Currently, TAVI is recognized as the procedure of choice in older patients (> 75 years) or those with high surgical risk for severe aortic stenosis. For intermediate-risk patients, the optimal treatment is determined individually by the Heart Team, considering the patient’s clinical, anatomical, and functional characteristics. However, current clinical practice guidelines do not include recommendations for patients with severe aortic stenosis secondary to BAV.

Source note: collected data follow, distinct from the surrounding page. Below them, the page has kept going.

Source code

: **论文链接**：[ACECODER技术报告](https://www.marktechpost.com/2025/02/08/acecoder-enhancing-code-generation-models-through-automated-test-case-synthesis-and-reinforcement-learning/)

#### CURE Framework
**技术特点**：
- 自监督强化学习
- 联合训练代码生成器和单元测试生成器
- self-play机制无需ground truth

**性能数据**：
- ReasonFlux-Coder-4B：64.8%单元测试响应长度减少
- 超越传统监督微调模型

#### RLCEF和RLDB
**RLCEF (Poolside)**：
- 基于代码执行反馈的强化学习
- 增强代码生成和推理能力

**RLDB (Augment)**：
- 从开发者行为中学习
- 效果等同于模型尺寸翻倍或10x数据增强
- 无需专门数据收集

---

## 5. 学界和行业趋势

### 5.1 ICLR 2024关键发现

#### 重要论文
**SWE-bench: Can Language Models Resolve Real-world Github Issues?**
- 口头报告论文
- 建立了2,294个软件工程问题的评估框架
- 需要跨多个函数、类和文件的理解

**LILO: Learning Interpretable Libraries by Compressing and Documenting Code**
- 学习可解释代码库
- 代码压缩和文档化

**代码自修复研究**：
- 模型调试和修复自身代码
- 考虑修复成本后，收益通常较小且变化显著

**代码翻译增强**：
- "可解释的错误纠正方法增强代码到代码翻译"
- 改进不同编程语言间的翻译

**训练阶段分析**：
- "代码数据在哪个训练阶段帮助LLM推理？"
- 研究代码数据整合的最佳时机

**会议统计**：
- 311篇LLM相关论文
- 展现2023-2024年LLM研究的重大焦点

While several studies have demonstrated TAVI’s non-inferiority compared to conventional surgery in the previously mentioned groups, few comparative studies are available for patients with BAV. This study by Sanaiha et al. provides one of the largest series to date, allowing a representative number of both procedures in patients with this valvulopathy and concomitant severe aortic stenosis. However, it is important to remember that this is a non-randomized cohort study with population groups showing different baseline characteristics (evidenced by differences in mortality and readmission rates adjusted after applying risk-adjusted statistical techniques). Regarding complications, it is unsurprising that the surgical group had a higher hemorrhagic risk due to the more invasive nature of open surgery, where platelet dysfunction and coagulation factor deficiency after extracorporeal circulation are usually the norm. Additionally, the surgical group had a higher rate of respiratory infection, likely related to prolonged mechanical ventilation time, and an increased risk of renal impairment. On the other hand, the association between TAVI and a higher postoperative PM risk is well established, even in this patient subgroup. Regarding valve function, information on anatomical (valve ring size, prosthetic size) and functional aspects (short- and mid-term valve gradients or paravalvular leakage) post-procedure is lacking, which is particularly relevant in patients with presumably longer life expectancy, where valve durability is critical. Furthermore, this study did not include patients with BAV and associated aortopathy (root/aorta dilation), a common clinical finding that could increase procedural risk in TAVI or impact follow-up outcomes as it remains an untreated concomitant condition.

From an economic perspective, TAVI implantation in BAV does not appear to reduce healthcare costs, given TAVI’s inherent need for specific perioperative studies (such as aortic computed tomography), the higher cost of prostheses, and the increased risk of subsequent procedures.

In conclusion, despite being one of the largest series analyzing BAV patients undergoing open surgery versus TAVI without mortality differences and with fewer periprocedural complications with TAVI, it is crucial to highlight the need for randomized and long-term studies to better define TAVI’s implications for younger BAV patients. Such studies would provide stronger conclusions on the efficacy and safety of this technique in this patient subgroup.

REFERENCE:

Sanaiha Y, Hadaya JE, Tran Z, Shemin RJ, Benharash P. Transcatheter and surgical aortic valve replacement in patients with bicuspid aortic valve stenosisAnn Thorac Surg. 2023 Mar;115(3):611-618. doi: 10.1016/j.athoracsur.2022.06.030.